- Document text
DATES: This rule is effective on January 12, 2018.
FOR FURTHER INFORMATION CONTACT: Kevin Korzeniewski, Counsel,
Legislative and Regulatory Activities Division, (202) 649-5490, or, for
persons who are deaf or hearing impaired, TTY, (202) 649-5597.
The Federal Civil Penalties Inflation Adjustment Act of 1990 (the
1990 Adjustment Act),\1\ as amended by the Federal Civil Penalties
Inflation Adjustment Act Improvements Act of 2015 (the 2015 Adjustment
Act),\2\ requires Federal agencies to adjust the amount of their civil
money penalties (CMPs) \3\ for inflation by January 15 of each year,
and requires the Office of Management and Budget (OMB) to issue
guidance to Federal agencies not later than December 15 of each year,
on implementing the required inflation adjustments.
\1\ Public Law 101-410, Oct. 5, 1990, 104 Stat. 890, codified at
\2\ Public Law 114-74, Title VII, section 701(b), Nov. 2, 2015,
129 Stat. 599, codified at 28 U.S.C. 2461 note.
\3\ The 2015 Adjustment Act defined a ``civil monetary penalty''
to mean ``any penalty, fine, or other sanction that is for a
specific monetary amount as provided by Federal law; or has a
maximum amount provided for by Federal law; and is assessed or
enforced by an agency pursuant to Federal law; and is assessed or
enforced pursuant to an administrative proceeding or a civil action
in the Federal courts.'' 28 U.S.C. 2461 note, section 3(2). Thus, a
penalty based on another measure, such as a percentage of total
assets, need not be adjusted.

- Directive 1
Please update the civil penalty passage between "DATES: This rule" and "required inflation adjustments.", inclusive, replacing "Federal agencies" with "executive agencies".
- Directive 2
According to the civil penalty passage, by what date each year must the Office of Management and Budget issue its inflation adjustment guidance to Federal agencies?

(Collected data)
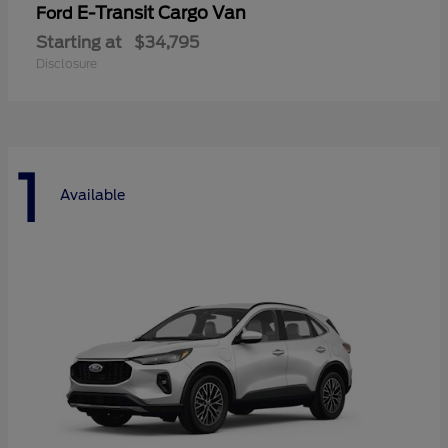
E-Transit Cargo Van
Ford
Starting at
$34,795
Disclosure
1
Available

- Answer section 1
DATES: This rule is effective on January 12, 2018.
FOR FURTHER INFORMATION CONTACT: Kevin Korzeniewski, Counsel,
Legislative and Regulatory Activities Division, (202) 649-5490, or, for
persons who are deaf or hearing impaired, TTY, (202) 649-5597.
The Federal Civil Penalties Inflation Adjustment Act of 1990 (the
1990 Adjustment Act),\1\ as amended by the Federal Civil Penalties
Inflation Adjustment Act Improvements Act of 2015 (the 2015 Adjustment
Act),\2\ requires executive agencies to adjust the amount of their civil
money penalties (CMPs) \3\ for inflation by January 15 of each year,
and requires the Office of Management and Budget (OMB) to issue
guidance to executive agencies not later than December 15 of each year,
on implementing the required inflation adjustments.

- Answer section 2
Not later than December 15 of each year.